[Change listing data]
* * * * * * * * *

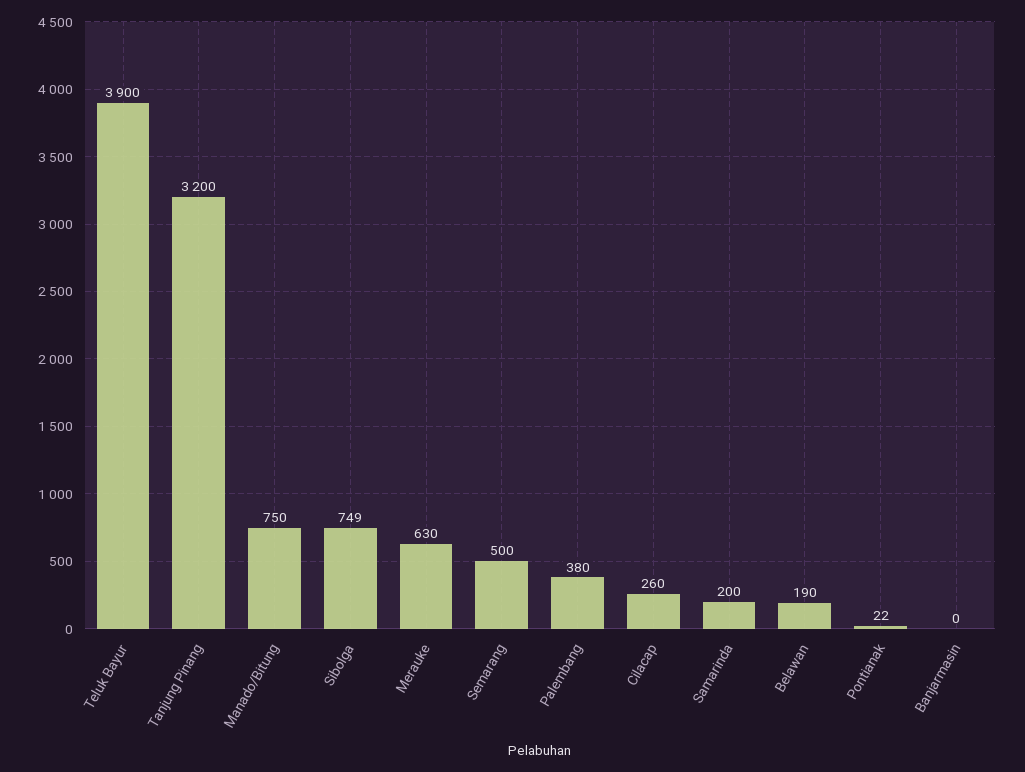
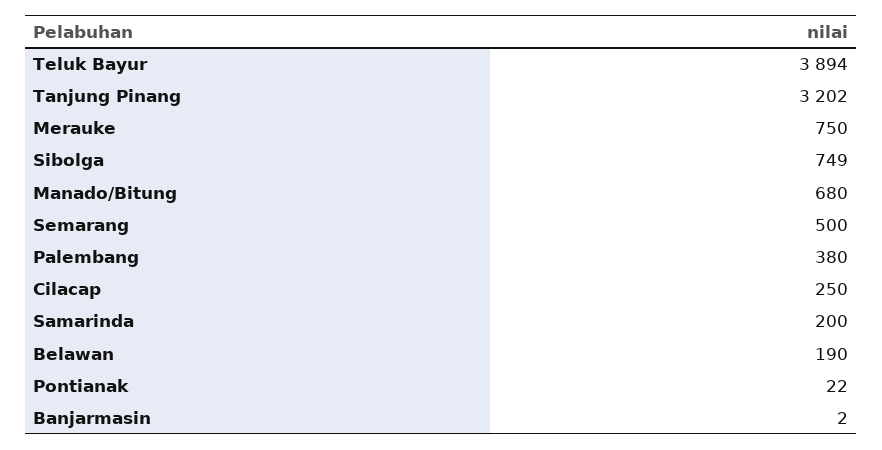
  {
-   "Teluk Bayur": 3900,
+   "Teluk Bayur": 3894,
-   "Tanjung Pinang": 3200,
+   "Tanjung Pinang": 3202,
-   "Manado/Bitung": 750,
+   "Manado/Bitung": 680,
    "Sibolga": 749,
-   "Merauke": 630,
+   "Merauke": 750,
    "Semarang": 500,
    "Palembang": 380,
-   "Cilacap": 260,
+   "Cilacap": 250,
    "Samarinda": 200,
    "Belawan": 190,
    "Pontianak": 22,
-   "Banjarmasin": 0
+   "Banjarmasin": 2
  }

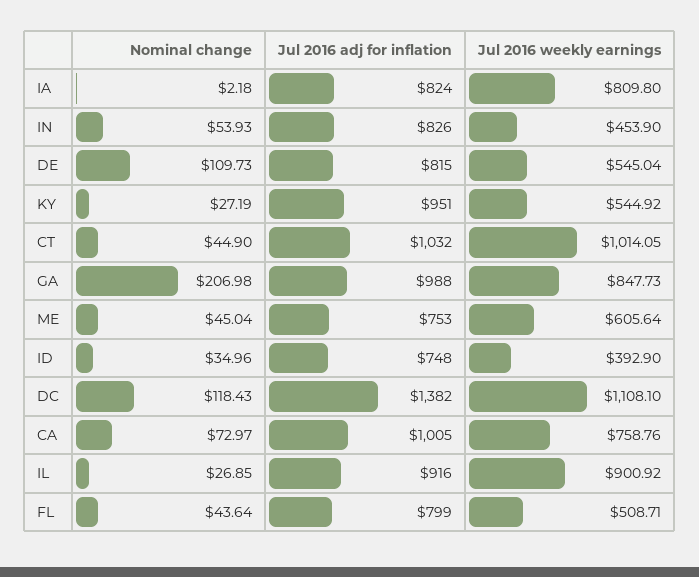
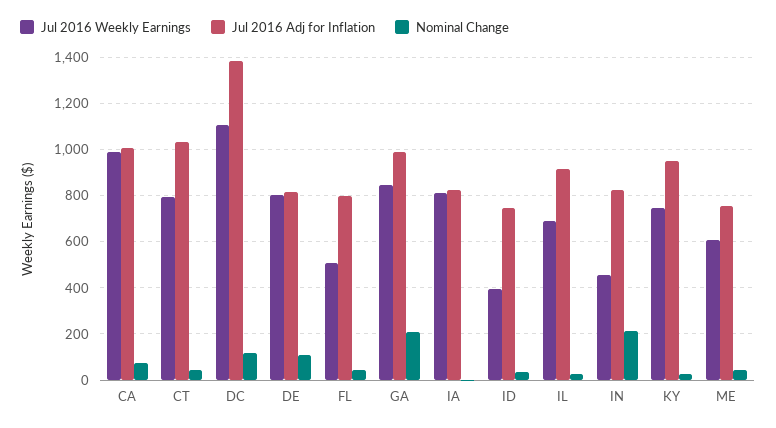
  {
    "Nominal change": {
      "IA": 2.18,
-     "IN": 53.93,
+     "IN": 200,
      "DE": 109.73,
      "KY": 27.19,
      "CT": 44.9,
      "GA": 206.98,
      "ME": 45.04,
      "ID": 34.96,
      "DC": 118.43,
      "CA": 72.97,
      "IL": 26.85,
      "FL": 43.64
    },
    "Jul 2016 adj for inflation": {
      "IA": 824,
      "IN": 826,
      "DE": 815,
      "KY": 951,
      "CT": 1032,
      "GA": 988,
      "ME": 753,
      "ID": 748,
      "DC": 1382,
      "CA": 1005,
      "IL": 916,
      "FL": 799
    },
    "Jul 2016 weekly earnings": {
      "IA": 809.8,
      "IN": 453.9,
-     "DE": 545.04,
+     "DE": 800,
-     "KY": 544.92,
+     "KY": 750,
-     "CT": 1014.05,
+     "CT": 800,
      "GA": 847.73,
      "ME": 605.64,
      "ID": 392.9,
      "DC": 1108.1,
-     "CA": 758.76,
+     "CA": 1000,
-     "IL": 900.92,
+     "IL": 700,
      "FL": 508.71
    }
  }

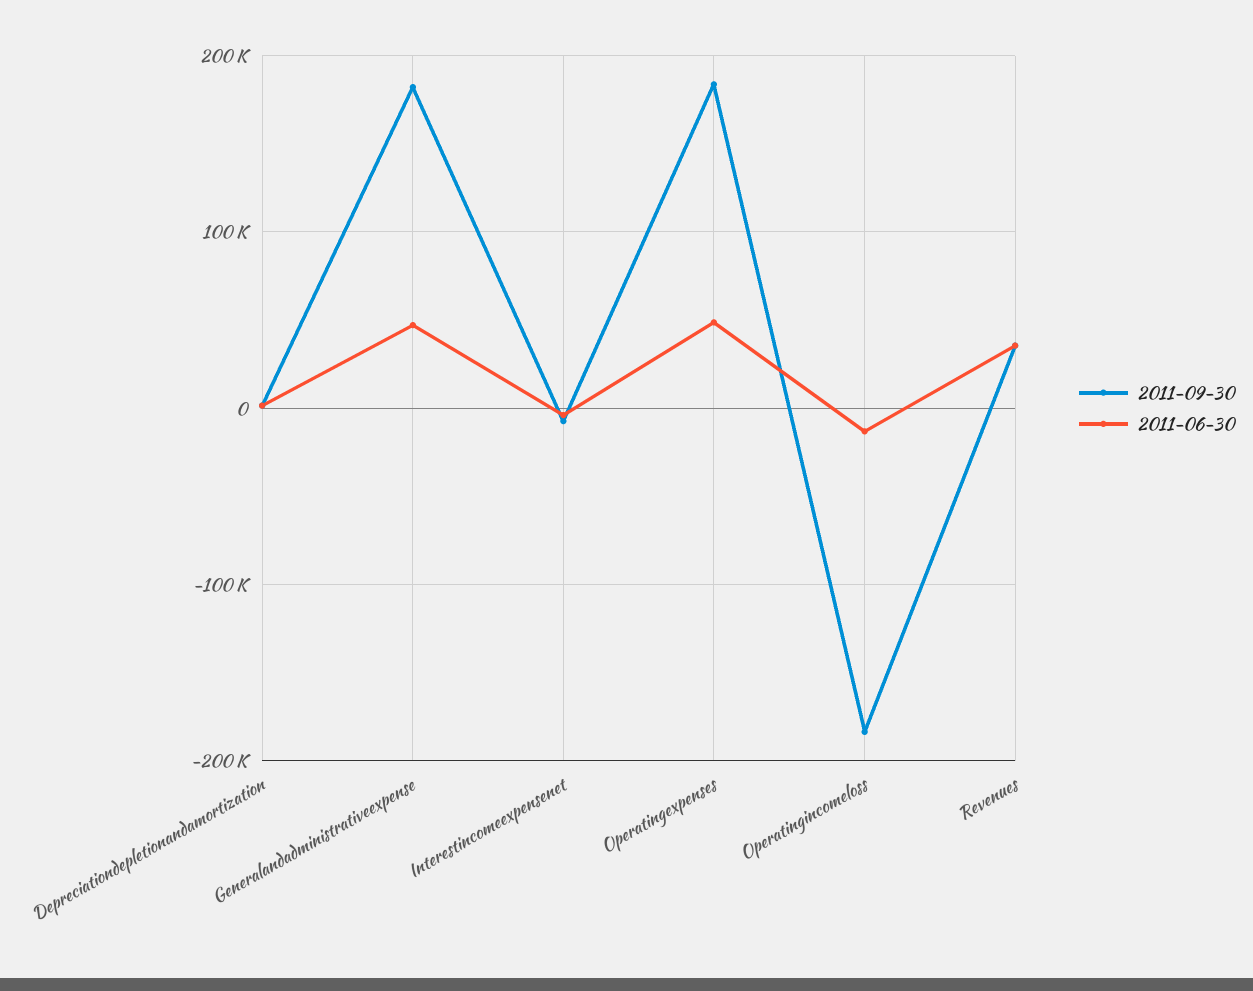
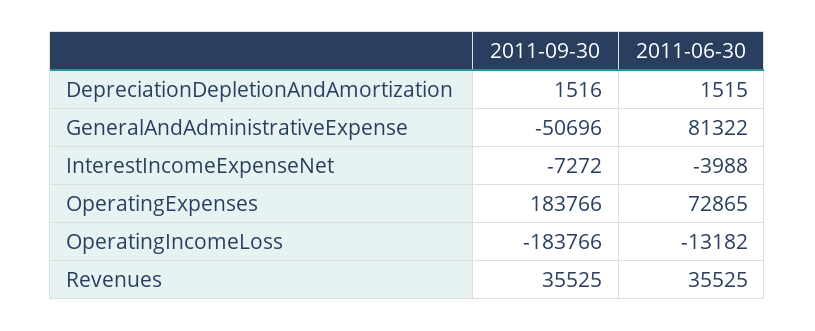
  {
    "2011-09-30": {
      "Depreciationdepletionandamortization": 1516,
-     "Generalandadministrativeexpense": 180000,
+     "Generalandadministrativeexpense": -50696,
      "Interestincomeexpensenet": -7272,
      "Operatingexpenses": 183766,
      "Operatingincomeloss": -183766,
      "Revenues": 35525
    },
    "2011-06-30": {
      "Depreciationdepletionandamortization": 1515,
-     "Generalandadministrativeexpense": 50000,
+     "Generalandadministrativeexpense": 81322,
      "Interestincomeexpensenet": -3988,
-     "Operatingexpenses": 50000,
+     "Operatingexpenses": 72865,
      "Operatingincomeloss": -13182,
      "Revenues": 35525
    }
  }

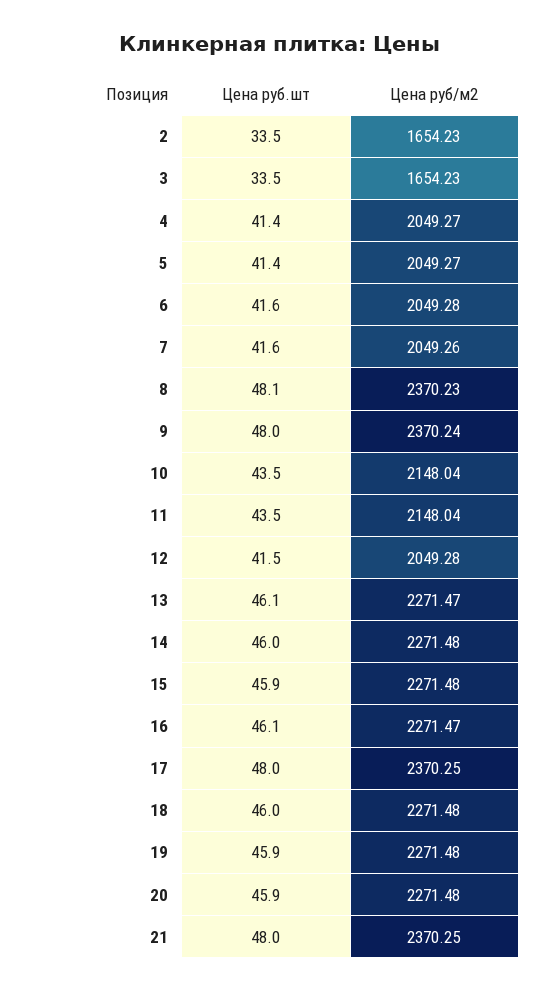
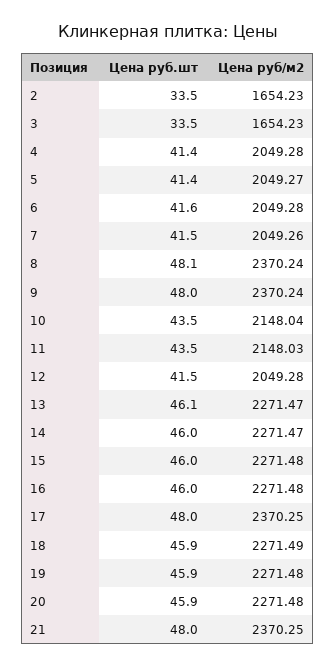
  {
    "Цена руб.шт": {
      "2": 33.5,
      "3": 33.5,
      "4": 41.4,
      "5": 41.4,
      "6": 41.6,
-     "7": 41.6,
+     "7": 41.5,
      "8": 48.1,
      "9": 48,
      "10": 43.5,
      "11": 43.5,
      "12": 41.5,
      "13": 46.1,
      "14": 46,
-     "15": 45.9,
+     "15": 46,
-     "16": 46.1,
+     "16": 46,
      "17": 48,
-     "18": 46,
+     "18": 45.9,
      "19": 45.9,
      "20": 45.9,
      "21": 48
    },
    "Цена руб/м2": {
      "2": 1654.23,
      "3": 1654.23,
-     "4": 2049.27,
+     "4": 2049.28,
      "5": 2049.27,
      "6": 2049.28,
      "7": 2049.26,
-     "8": 2370.23,
+     "8": 2370.24,
      "9": 2370.24,
      "10": 2148.04,
-     "11": 2148.04,
+     "11": 2148.03,
      "12": 2049.28,
      "13": 2271.47,
-     "14": 2271.48,
+     "14": 2271.47,
      "15": 2271.48,
-     "16": 2271.47,
+     "16": 2271.48,
      "17": 2370.25,
-     "18": 2271.48,
+     "18": 2271.49,
      "19": 2271.48,
      "20": 2271.48,
      "21": 2370.25
    }
  }

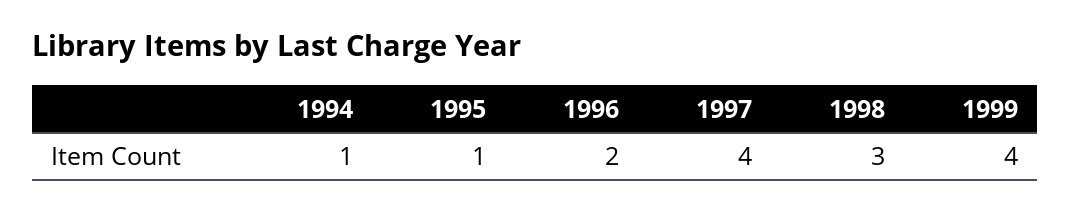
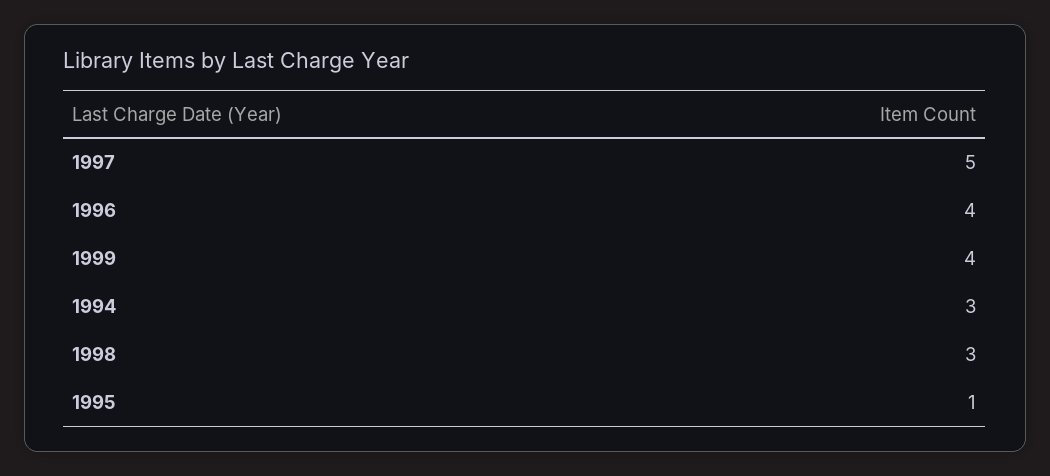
  {
-   "1994": 1,
+   "1994": 3,
    "1995": 1,
-   "1996": 2,
+   "1996": 4,
-   "1997": 4,
+   "1997": 5,
    "1998": 3,
    "1999": 4
  }

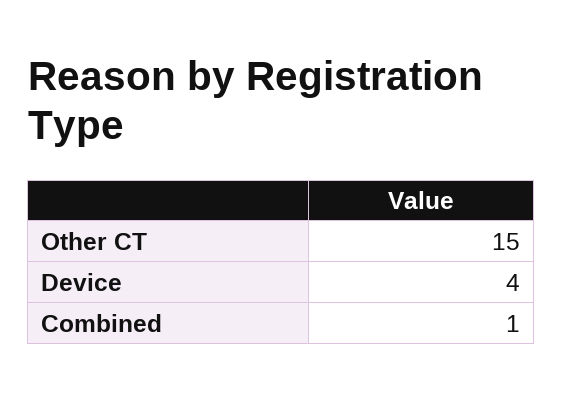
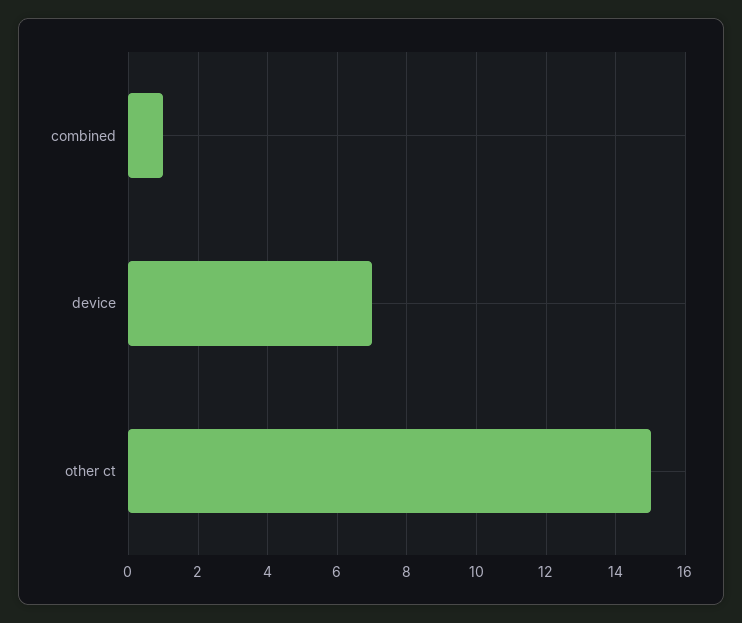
  {
    "Other CT": 15,
-   "Device": 4,
+   "Device": 7,
    "Combined": 1
  }

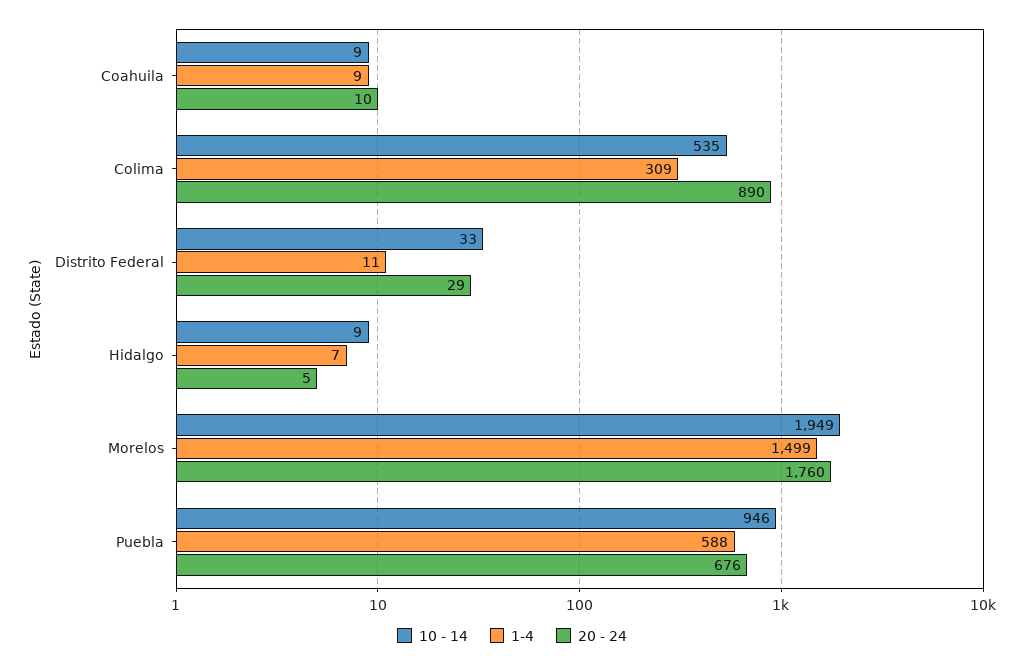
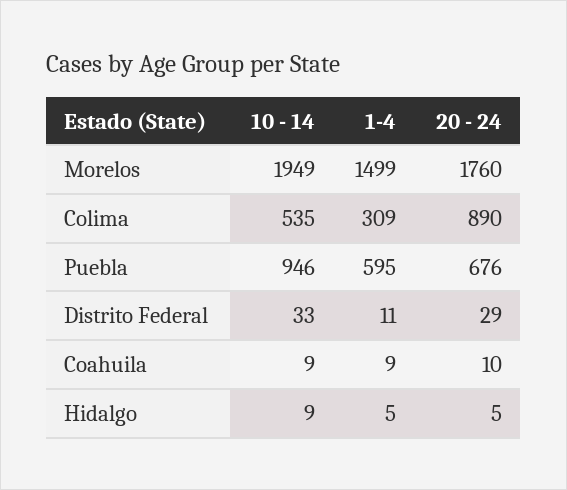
  {
    "10 - 14": {
      "Coahuila": 9,
      "Colima": 535,
      "Distrito Federal": 33,
      "Hidalgo": 9,
      "Morelos": 1949,
      "Puebla": 946
    },
    "1-4": {
      "Coahuila": 9,
      "Colima": 309,
      "Distrito Federal": 11,
-     "Hidalgo": 7,
+     "Hidalgo": 5,
      "Morelos": 1499,
-     "Puebla": 588
+     "Puebla": 595
    },
    "20 - 24": {
      "Coahuila": 10,
      "Colima": 890,
      "Distrito Federal": 29,
      "Hidalgo": 5,
      "Morelos": 1760,
      "Puebla": 676
    }
  }

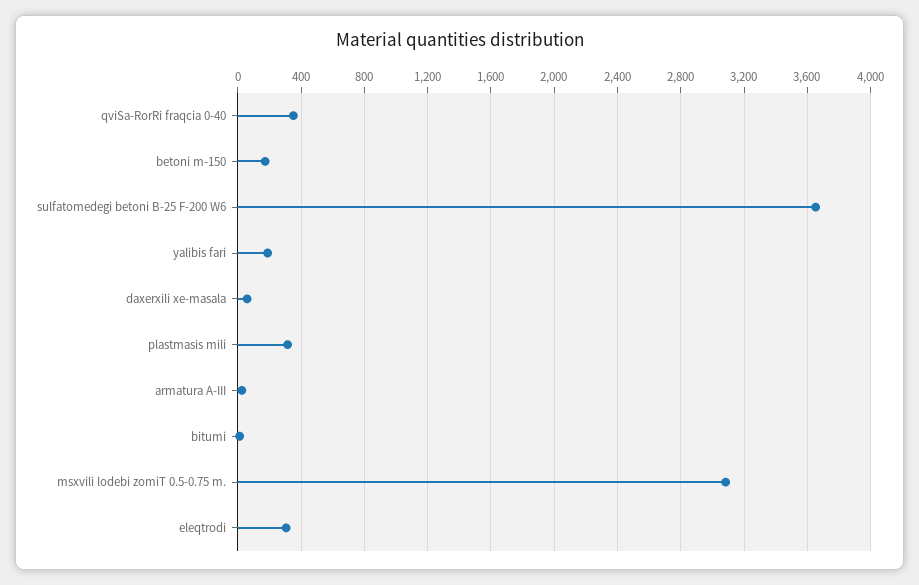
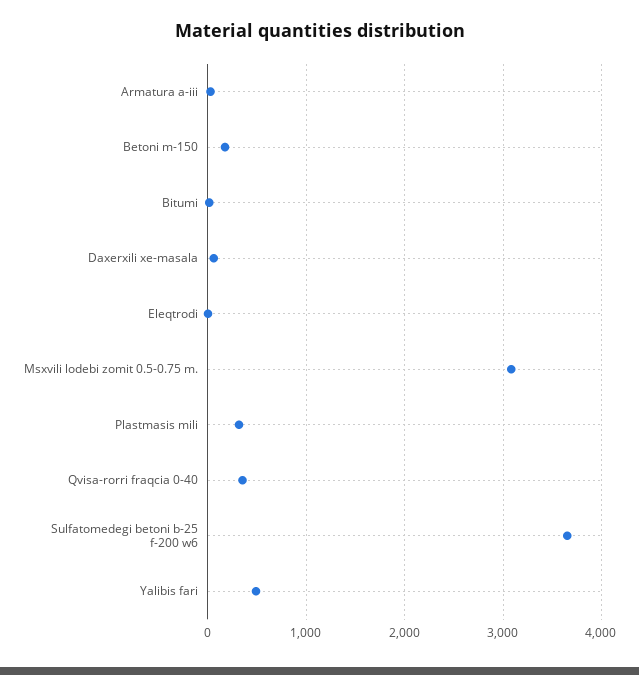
  {
    "qviSa-RorRi fraqcia 0-40": 350,
    "betoni m-150": 150,
    "sulfatomedegi betoni B-25 F-200 W6": 3650,
-   "yalibis fari": 200,
+   "yalibis fari": 500,
    "daxerxili xe-masala": 50,
    "plastmasis mili": 300,
    "armatura A-III": 50,
    "bitumi": 0,
    "msxvili lodebi zomiT 0.5-0.75 m.": 3100,
-   "eleqtrodi": 300
+   "eleqtrodi": 0
  }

* * * * * * * * *

- **What the exercise asks**: Tally the lines above that include "Interestincomeexpensenet"; give only the tally.

- **Output for this task**: 2